Also at Religion in American History, Jonathan Den Hartog posted some thoughts on “teaching religious Loyalism” in his course on “The American Revolution and Early Republic” this semester. In other Revolutionary-era news, the New York Times‘ “Great Homes and Destinations” section alerted readers and world travelers to a full-scale and recently-renovated reproduction of Washington’s Mount Vernon located in a Paris suburb.
Not a lot of news on the digital humanities front this week, but this one item is well worth sharing: “What Jane Saw” is a virtual reconstruction of British artist Sir Joshua Reynolds’s exhibit as encountered by Jane Austen when she visited in 1813. The work of University of Texas Professor of English Janine Barchas, it offers “the modern visitor a historical reconstruction of that long-lost Regency blockbuster.”
You’ve likely seen by now the American Historical Association’s report on “The Many Careers of History PhDs: A Study in Job Outcomes, Spring 2013.” If not, you’ll want to take a look. In other news from the world of academia, Salon reported on a bizarrely frustrating episode at Minneapolis Community and Technical College, in which three white students filed a racial discrimination complaint after their professor lectured on structural racism in an Introduction to Mass Communications class. With no apparent intended irony, the professor was then formally reprimanded “for creating a ‘hostile learning environment.'”

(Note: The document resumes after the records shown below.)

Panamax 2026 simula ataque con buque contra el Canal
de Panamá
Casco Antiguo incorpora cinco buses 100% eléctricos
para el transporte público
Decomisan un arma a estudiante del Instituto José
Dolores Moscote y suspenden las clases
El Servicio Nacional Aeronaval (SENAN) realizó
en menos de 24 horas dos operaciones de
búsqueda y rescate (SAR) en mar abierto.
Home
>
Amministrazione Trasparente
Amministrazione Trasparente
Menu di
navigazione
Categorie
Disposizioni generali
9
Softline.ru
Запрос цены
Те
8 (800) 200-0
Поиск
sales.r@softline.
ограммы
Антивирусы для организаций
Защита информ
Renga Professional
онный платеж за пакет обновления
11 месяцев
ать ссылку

We’ll conclude this week with the American Spectator‘s response to the near-universal praise from professional historians for Steve McQueen’s 12 Years a Slave. Make what you will of the author’s claim that “historians once thought of their art as something distinct from propaganda—or from movies, for that matter—as they seem to do no longer.” But please, I implore you, don’t read the comments. If you dare, you might want to reach for the nearest glass of Cherry Bounce or cider first.